The Puerto Rico Oversight Board approved a plan to cut Puerto Rico Aqueduct and Sewer Authority debt service by 35% through 2026, while postponing a decision to throw the territory’s debt restructuring into a bankruptcy process.
Friday's decision on PRASA was the first time since the onset of the Puerto Rico debt crisis that it was acknowledged that the authority would have to restructure its debt. In December its leaders told the board that it didn’t have the money to pay all its obligations without additional steps being taken.
As of February PRASA had $4.6 billion in bonds and private loans outstanding, according to a board document. Through fiscal year 2026 the authority contractually owes $3.3 billion in debt service, of which Friday’s approved fiscal plan calculates it can pay $2.1 billion.
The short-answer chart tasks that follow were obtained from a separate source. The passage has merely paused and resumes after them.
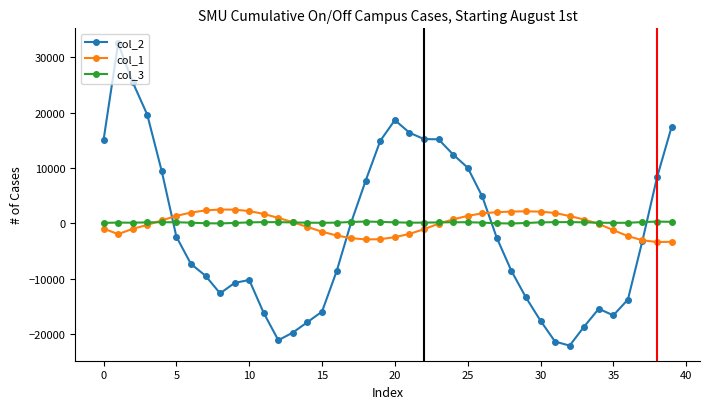

What is the maximum value shown in the chart?

32512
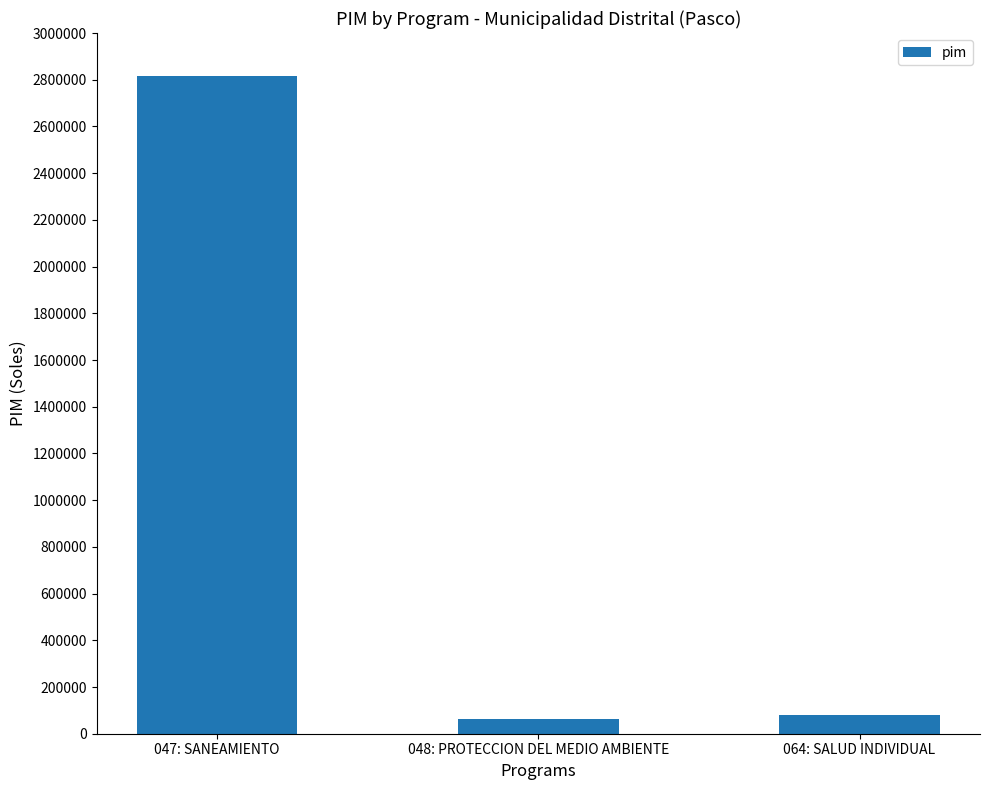

The chart shows a value of 2816478 at 047: SANEAMIENTO. True or false?

True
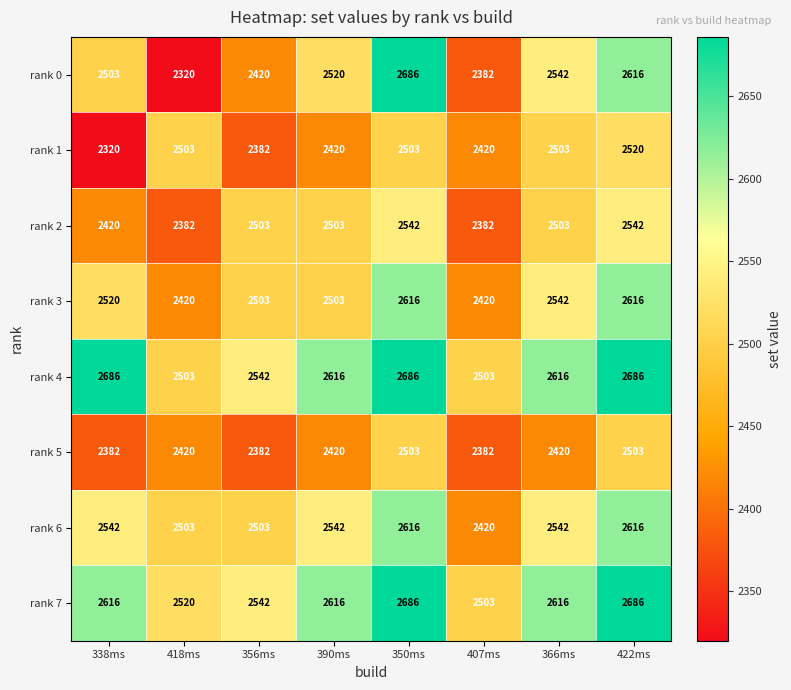

Count the number of data series in this chart.

8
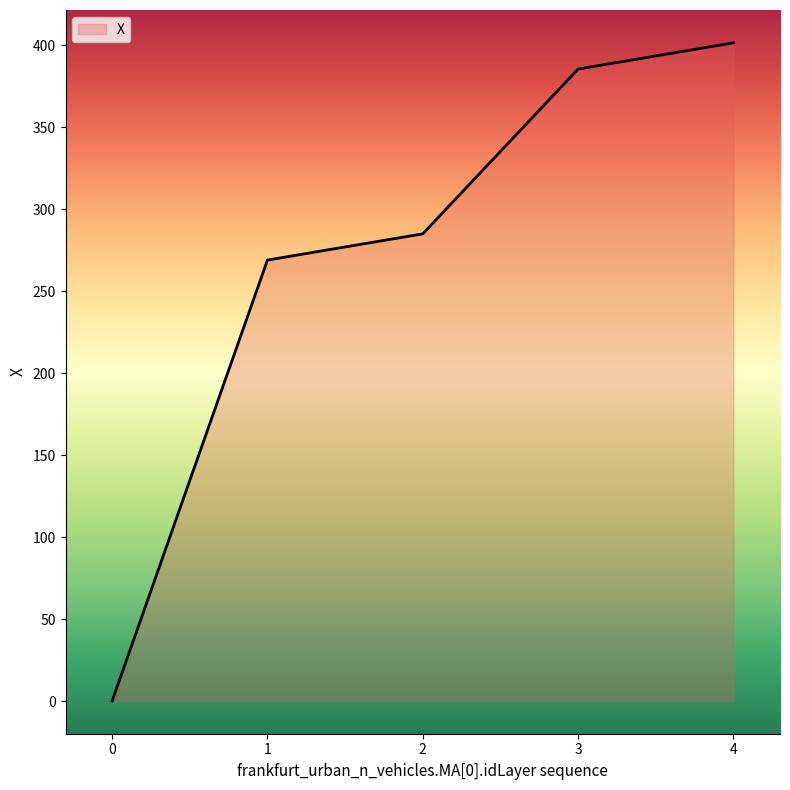

Count the number of values greater than 284.

3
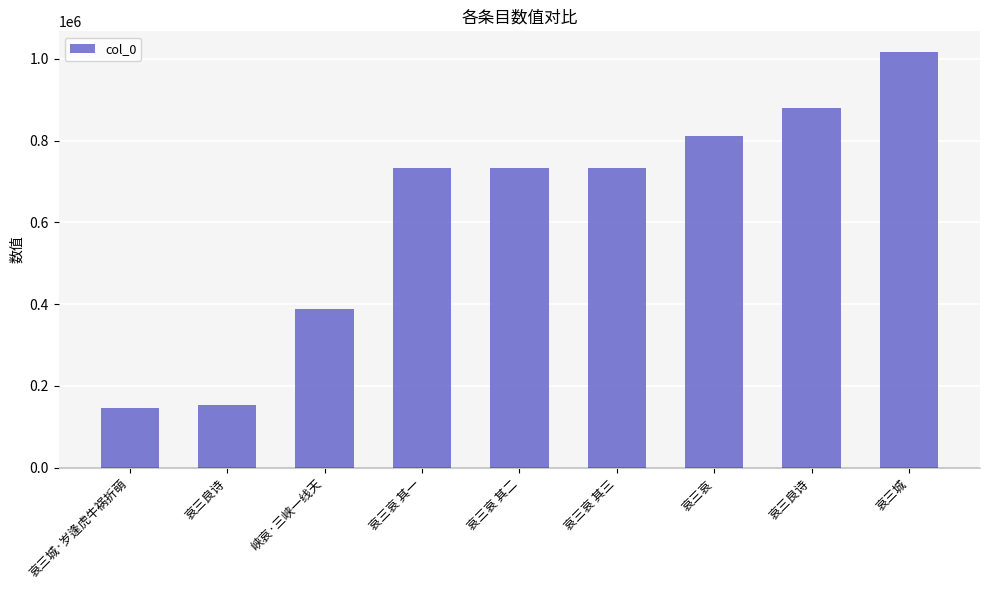

What is the change in value from 哀三哀 to 哀三城?

+204251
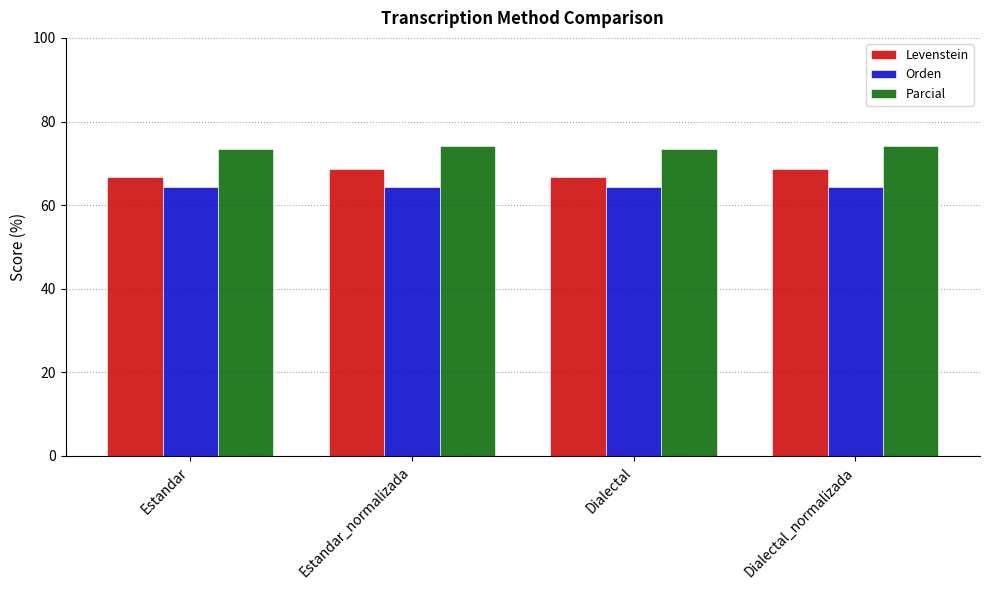

Is the value of Levenstein at Dialectal_normalizada greater than the value of Parcial at Estandar?

No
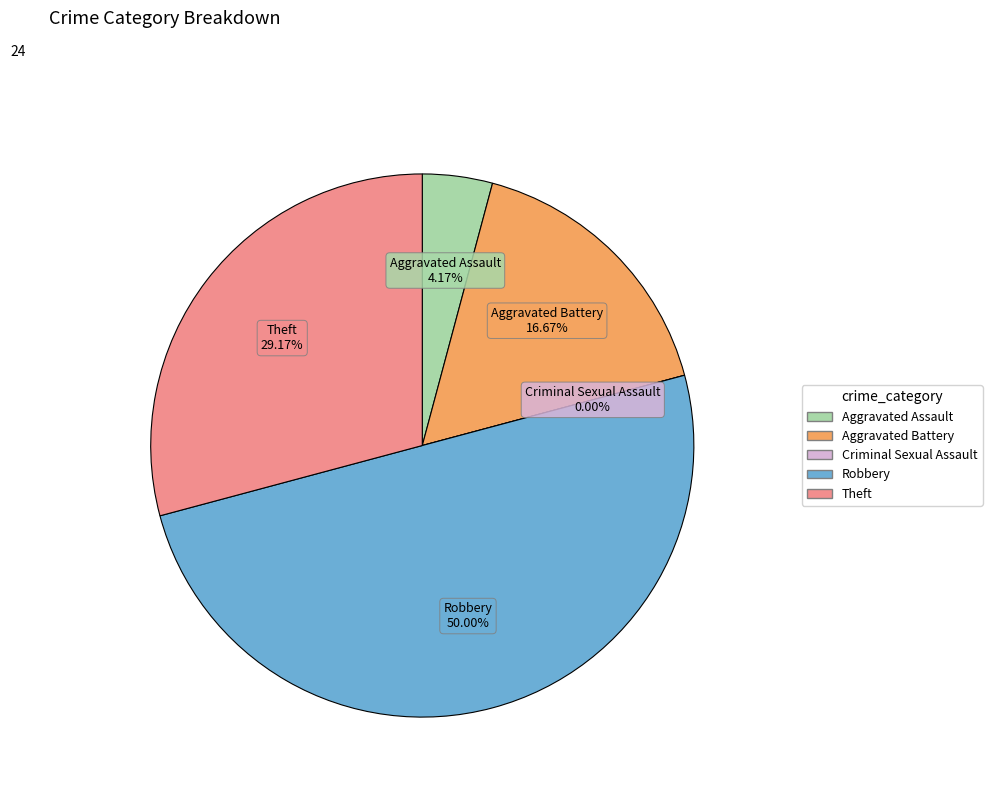

What is the smallest slice in the pie chart?

Criminal Sexual Assault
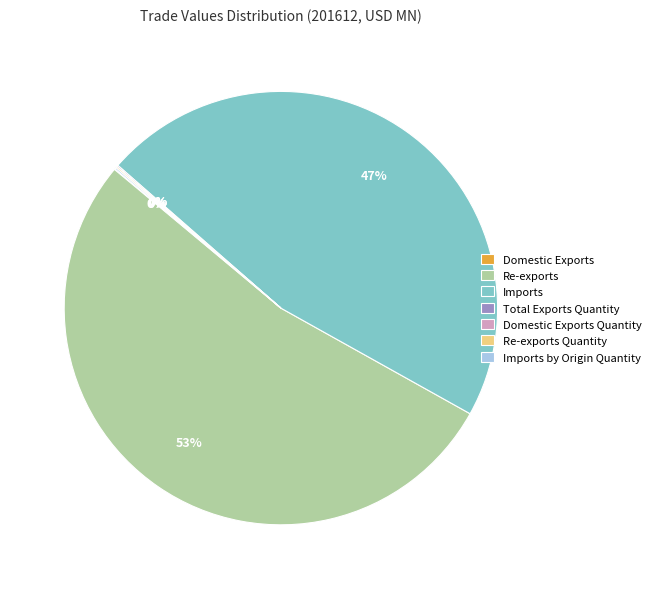

To the nearest percent, what is the average slice percentage?

14%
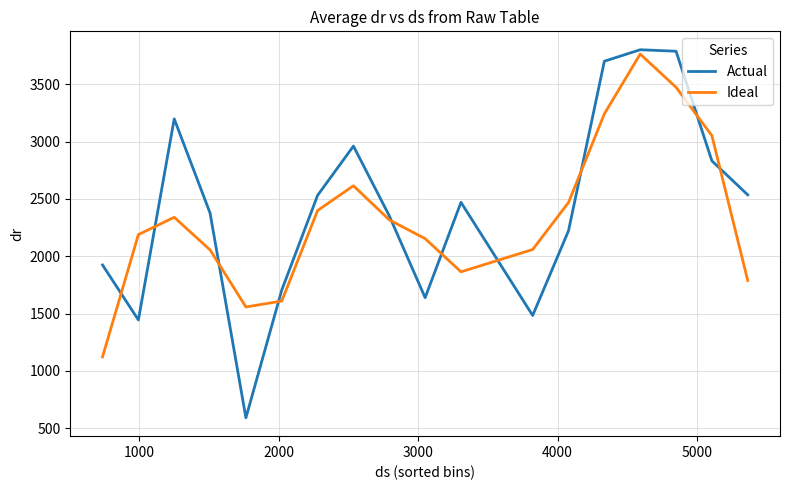

Which series has the widest spread of values?

Actual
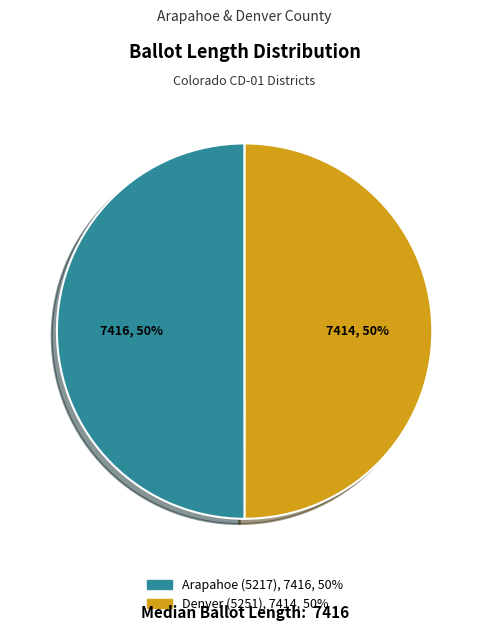

Is the sum of Denver (5251) and Arapahoe (5217) greater than half?

Yes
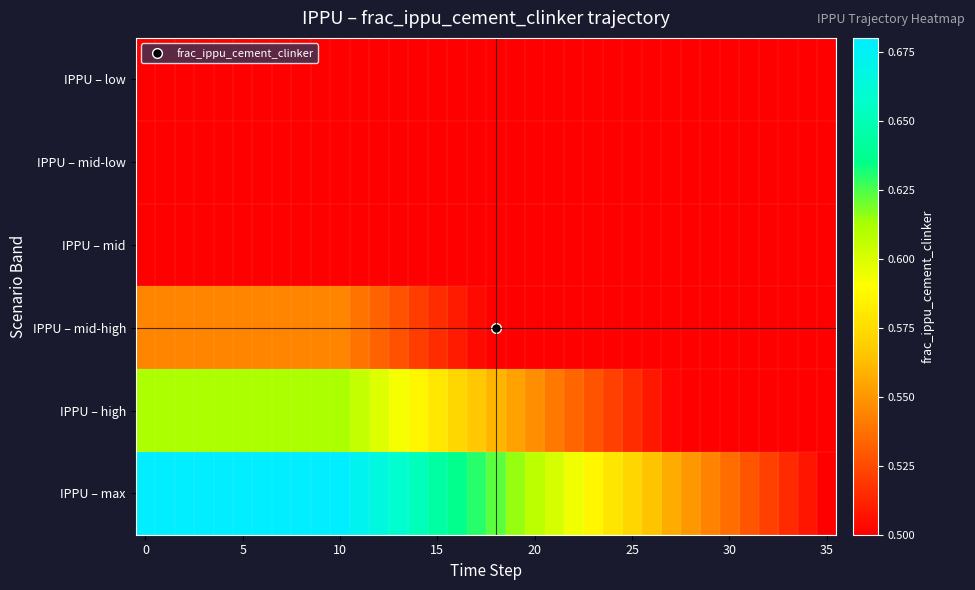

Reading left to right, list all the values displayed in this chart.

IPPU – low: 0.5	0.5	0.5	0.5	0.5	0.5	0.5	0.5	0.5	0.5	0.5	0.5	0.5	0.5	0.5	0.5	0.5	0.5	0.5	0.5	0.5	0.5	0.5	0.5	0.5	0.5	0.5	0.5	0.5	0.5	0.5	0.5	0.5	0.5	0.5	0.5
IPPU – mid-low: 0.5	0.5	0.5	0.5	0.5	0.5	0.5	0.5	0.5	0.5	0.5	0.5	0.5	0.5	0.5	0.5	0.5	0.5	0.5	0.5	0.5	0.5	0.5	0.5	0.5	0.5	0.5	0.5	0.5	0.5	0.5	0.5	0.5	0.5	0.5	0.5
IPPU – mid: 0.5	0.5	0.5	0.5	0.5	0.5	0.5	0.5	0.5	0.5	0.5	0.5	0.5	0.5	0.5	0.5	0.5	0.5	0.5	0.5	0.5	0.5	0.5	0.5	0.5	0.5	0.5	0.5	0.5	0.5	0.5	0.5	0.5	0.5	0.5	0.5
IPPU – mid-high: 0.5	0.5	0.5	0.5	0.5	0.5	0.5	0.5	0.5	0.5	0.5	0.5	0.5	0.5	0.5	0.5	0.5	0.5	0.5	0.5	0.5	0.5	0.5	0.5	0.5	0.5	0.5	0.5	0.5	0.5	0.5	0.5	0.5	0.5	0.5	0.5
IPPU – high: 0.6	0.6	0.6	0.6	0.6	0.6	0.6	0.6	0.6	0.6	0.6	0.6	0.6	0.6	0.6	0.6	0.6	0.6	0.6	0.6	0.5	0.5	0.5	0.5	0.5	0.5	0.5	0.5	0.5	0.5	0.5	0.5	0.5	0.5	0.5	0.5
IPPU – max: 0.7	0.7	0.7	0.7	0.7	0.7	0.7	0.7	0.7	0.7	0.7	0.7	0.7	0.7	0.7	0.6	0.6	0.6	0.6	0.6	0.6	0.6	0.6	0.6	0.6	0.6	0.6	0.6	0.6	0.5	0.5	0.5	0.5	0.5	0.5	0.5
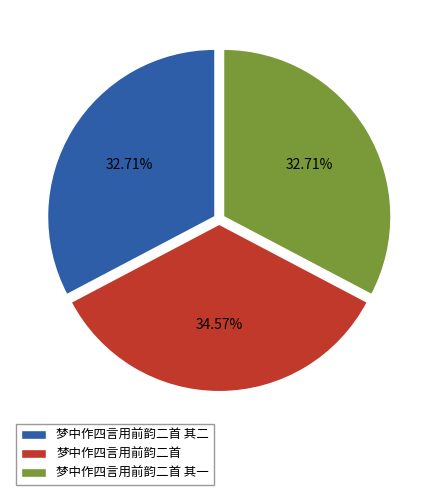

What is the ratio of the value at 梦中作四言用前韵二首 其二 to the value at 梦中作四言用前韵二首 其一?

1.0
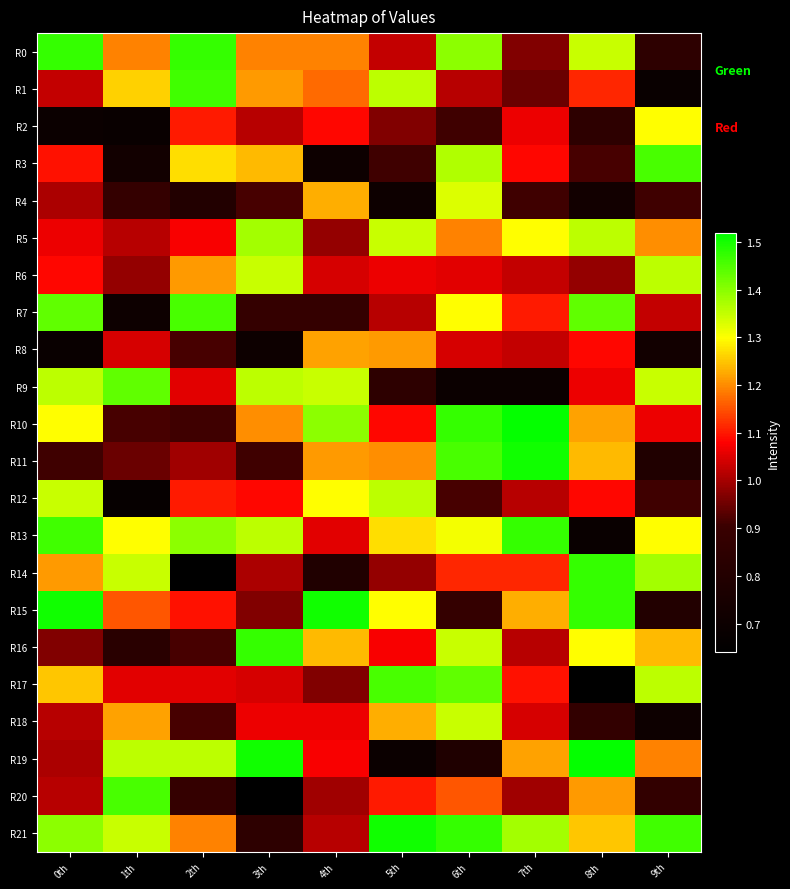

Rank the series by their maximum value, from lowest to highest.

R8, R2, R4, R18, R6, R12, R5, R9, R3, R7, R17, R20, R1, R0, R13, R14, R16, R11, R15, R21, R10, R19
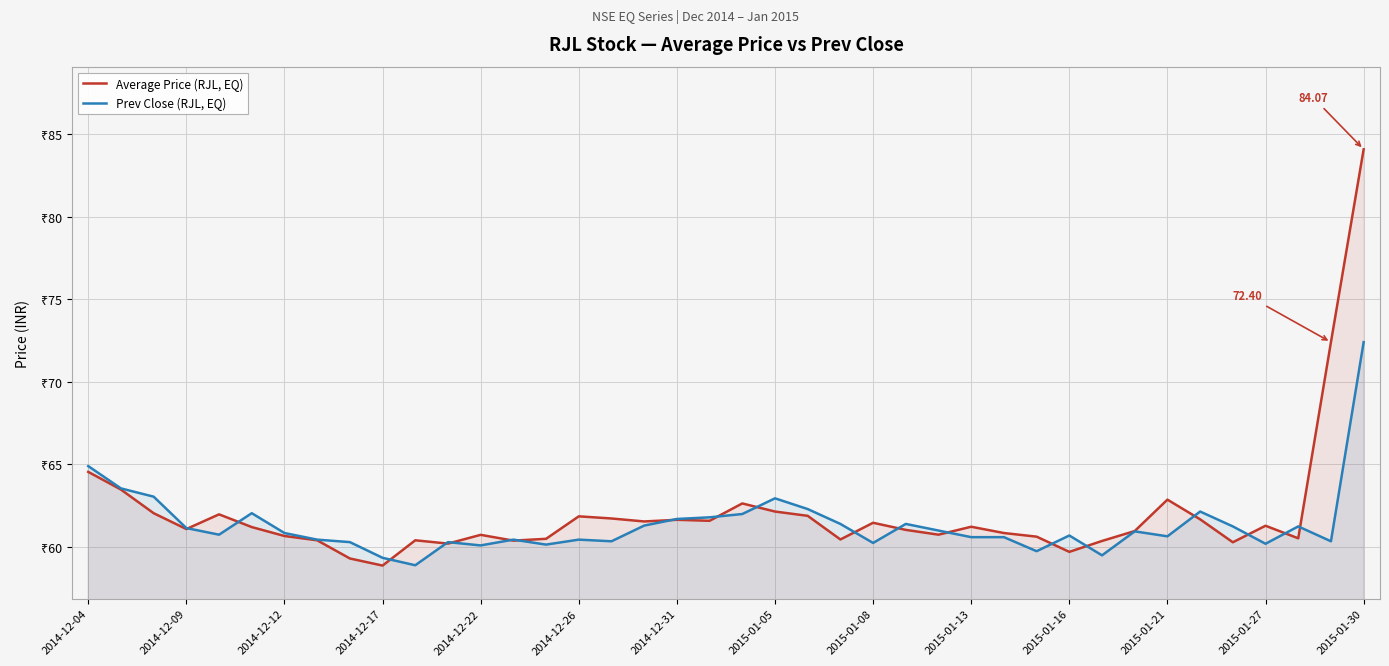

What is the value of the Prev Close (RJL, EQ) point at the 33rd from the left?

61.0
On Friday morning the board directed the authority to amend its plan in several ways, including by mandating regular rate increases on all of its customers over the next few years. The new residential rates must be variable by income, the board required.
The board amended the plan to call for the authority to optimize its operating structure and to take steps to reduce non-payroll expenses partly through cooperation with the Puerto Rico Electric Power Authority. These amendments would change the amount of cash available for debt service, potentially reducing the 35% cut in debt service. The amount of change is unclear, board member Carlos García said after the meeting.
The board voted to allow itself to go into executive session from the end of the meeting to the next public meeting to consider consensual debt restructuring agreements or to put the handling of debt restructuring into the hands of a federal court. The former would be under section 206 of Puerto Rico Oversight Management and Economic Stability Act and the latter would be through the act’s Title III.
According to Jubilee USA executive director Eric LeCompte, the board was meeting in executive session on Friday afternoon to decide whether to put the debt restructuring process into Title III.
The board has set the end of a debt litigation stay on Monday and PROMESA prohibits its extension. Market participants have speculated that the board would put the matter into Title III bankruptcy process rather than open the door to what one public finance attorney said would be a legal “meltdown.”
The board also approved the fiscal plans of the Puerto Rico Electric Power Authority, Government Development Bank for Puerto Rico, and Puerto Rico Highway and Transportation Authority, after amending the plans for PREPA and HTA.
The approved HTA plan assumes that the authority will pay no debt service at least through fiscal year 2026. As of February the authority had a total of $4.1 billion in debt outstanding. The approved plan doesn’t indicate how much of this is due through fiscal 2016.
However, it indicates that even after the plan’s measures are taken it expects the authority to have a net deficit of $487 million through the years. This is partly due to an assumed Puerto Rico government claw back of authority revenues for the government’s debt. Through at least fiscal year 2025 the “PRHTA will require support from the Government of Puerto Rico to maintain essential operations and expenses,” the approved fiscal plan says.
As has been discussed for months, the board decided to wind down the GDB with most of its “footprint contraction” taking place in the next two to three years. The approved fiscal plan projects that the bank will have enough cash flow to pay 49% of its contacted debt service through fiscal year 2026. As of February, the bank had $4.1 billion in outstanding bonds, loans, and unpaid principal and interest.
Finally, the board amended PREPA’s fiscal plan to direct it to have an “average all-in” rate of 21 cents per kilowatt-hour by 2023. This rate could be higher if fuel costs were greater than projected. The board directed PREPA to take steps towards this goal and specified steps outside of additional cuts to paying its debt.
The board’s amendment didn’t specify whether this rate would include the planned transition charge to support the authority’s debt.
PREPA had about $8.3 billion in bonds and about $700 million in loans as of February. The authority is very near to signing a restructuring agreement with bondholders and other creditors.
"The PREPA bondholders are supportive of the plan to improve the operations of PREPA," said a source close to PREPA's creditors. "We look forward to continuing to execute the Restructuring Support Agreement as agreed upon."